En avril dernier, la sénatrice Diane Bellemare a proposé au Parlement que la Loi sur la Banque du Canada soit mise à jour. La Banque gère les taux d’intérêt au pays. En rendant l’argent cher, elle décourage la dépense, ce qui ralentit l’emploi et l’inflation. À l’inverse, en rendant l’argent facile, elle encourage la dépense, ce qui favorise l’emploi et active l’inflation.
La Loi sur la Banque du Canada, qui date de 1934, ne contient qu’une vague exhortation à stabiliser les prix et l’emploi. Son rôle exact n’est pas précisé. Depuis 1991, une entente formelle entre la Banque et le gouvernement fédéral, renouvelée tous les cinq ans, a cherché à combler ce vide, mais seulement en partie. L’unique mandat de la Banque, selon l’entente, est de maintenir le taux d’inflation autour du niveau stable et modéré de 2 %.
La sénatrice Bellemare convient parfaitement de la nécessité de contenir l’inflation, mais juge que l’objectif de promouvoir l’emploi est tout aussi important. Elle s’inquiète du fait que ni la Loi ni l’entente ne donnent à la Banque le mandat explicite de protéger le Canada contre le chômage.
La requête de la sénatrice, qui consisterait à élargir le mandat de la Banque du Canada de façon à combler cette lacune, n’a rien d’original. Aux États-Unis, il y a 40 ans que la loi Humphrey-Hawkins ordonne à la banque centrale non seulement de minimiser l’inflation, mais aussi de maximiser l’emploi. L’organisme est soumis à des procédures de transparence envers le public et à l’obligation de rendre des comptes devant le Congrès. Des dispositions semblables s’appliquent en Australie et en Nouvelle-Zélande.
La sénatrice ne met nullement en doute la compétence des dirigeants de la Banque du Canada, qui affirment gérer les taux d’intérêt de manière prospective et flexible. Alors, à quoi servirait la mise à jour qu’elle propose ?
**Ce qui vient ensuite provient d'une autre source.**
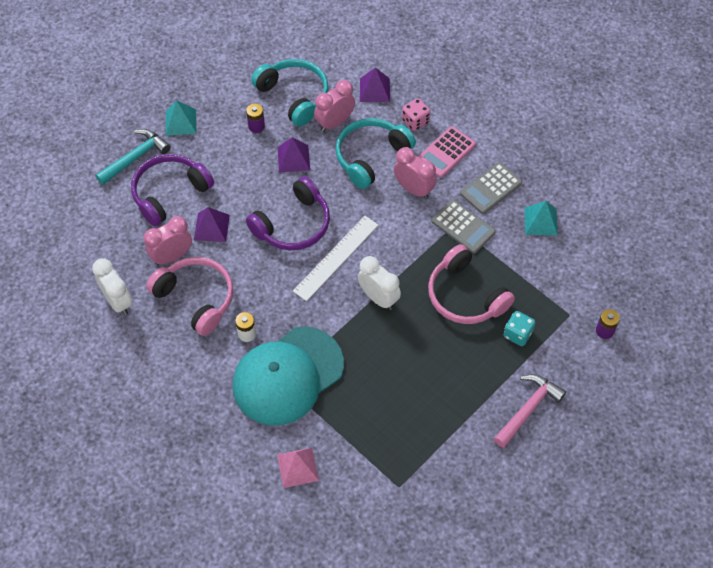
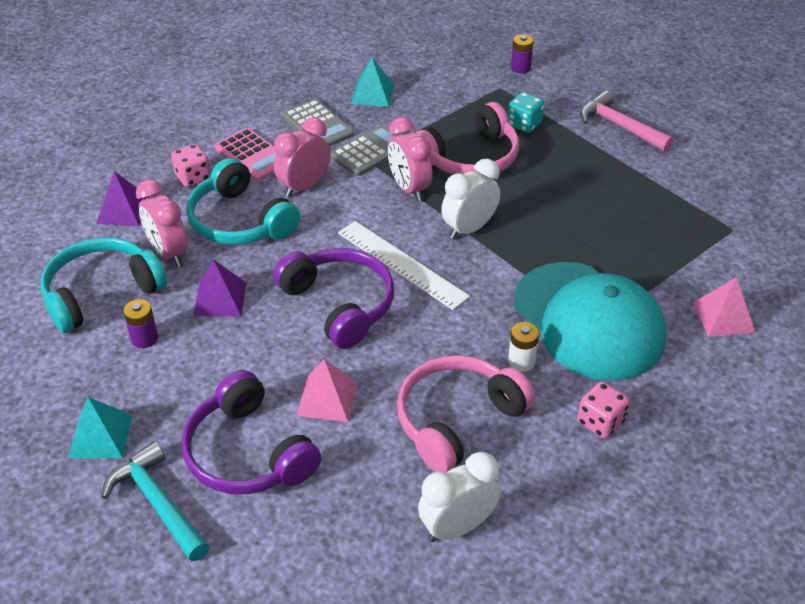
camera: 85 degrees left, 15 degrees down
(172, 256) = (375, 451): pink clock -> pink clock (409, 189)
(196, 380) = (600, 422): none -> pink dice
(211, 227) = (327, 398): purple pyramid -> pink pyramid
À deux choses. Premièrement, dans certaines circonstances, un mandat étendu à la protection de l’emploi pourrait bien améliorer la performance du Canada. À l’été 2010, la Banque du Canada a appliqué une hausse substantielle de 0,75 % à son taux d’intérêt directeur malgré un taux de chômage qui dépassait encore 8 %. De son côté, afin de combattre le chômage élevé aux États-Unis, la banque centrale américaine a au contraire maintenu sans broncher son taux directeur proche du plancher de 0 %. Or, au bout de quatre ans, en 2014, le taux de chômage n’avait diminué que d’un seul point au Canada, mais de quatre points aux États-Unis. La différence dans l’orientation des politiques monétaires y avait certainement contribué en partie. Manifestement, le resserrement monétaire de 2010 à 2014 au Canada avait été prématuré. Pourquoi les Canadiens ont-ils échoué là où les Américains ont réussi ? Il est tout probable que la banque centrale américaine s’était sentie pressée de restaurer l’emploi en vertu de Humphrey-Hawkins, alors que la Banque du Canada n’était guidée par aucune balise juridique de ce type. Ce à quoi la sénatrice propose de remédier.
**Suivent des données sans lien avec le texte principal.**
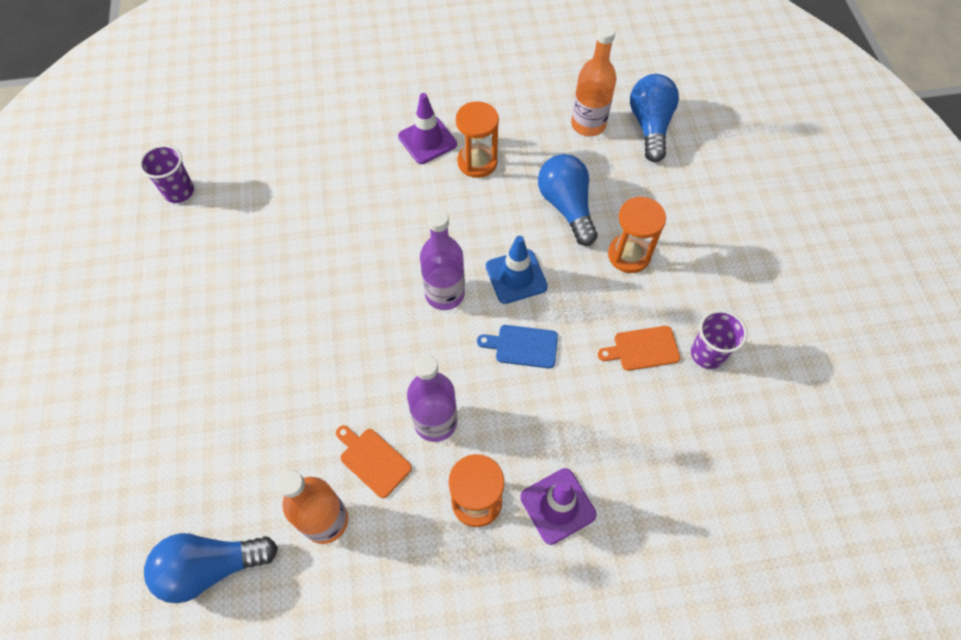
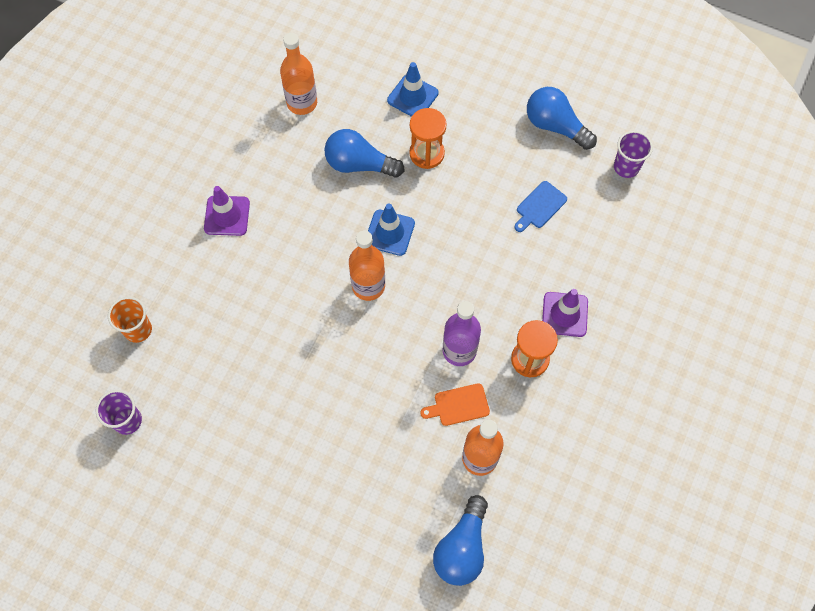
camera: 55 degrees left, 5 degrees up
(270, 146) = (138, 330): none -> orange cup
(444, 294) = (368, 286): purple bottle -> orange bottle
(477, 162) = (275, 195): orange hourglass -> none
(522, 346) = (444, 263): blue cutting board -> blue cutting board (539, 206)
(642, 349) = (499, 194): orange cutting board -> none
(650, 126) = (336, 66): blue light bulb -> blue light bulb (555, 126)
(678, 205) = (412, 97): none -> blue traffic cone
(707, 354) = (529, 161): purple cup -> purple cup (626, 167)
Deuxièmement, en politique, le passé n’est jamais garant de l’avenir. Il n’est pas impossible qu’un futur gouverneur de la Banque du Canada soit moins préoccupé par l’emploi que le gouverneur actuel, et qu’en même temps un futur ministre fédéral des Finances vise l’austérité budgétaire sans égard à la conjoncture économique. Qui alors serait responsable de restaurer l’emploi au Canada si le pays devait essuyer une récession importante ? Avec une loi amendée qui donnerait à la Banque du Canada le mandat explicite de contenir l’inflation et de maximiser l’emploi, les Canadiens sauraient que leur banque centrale aurait l’obligation de défendre ces deux dimensions de leur bien-être, et non pas une seule. La Banque pourrait s’employer, en privé comme en public, à convaincre le ministre des Finances de gérer son budget de manière plus appropriée au contexte économique. Aux États-Unis, la Réserve fédérale est vue comme un bouclier contre l’incurie du président et du Congrès en cas de récession. Un mandat élargi pourrait faire émerger au Canada la même perception populaire favorable à la banque centrale.
La proposition Bellemare protégerait mieux le Canada contre les risques économiques et politiques. Le double mandat réclamé par la sénatrice a reçu l’appui signé d’une soixantaine d’économistes canadiens. Il faut se joindre sans hésiter à ce mouvement plein de bon sens.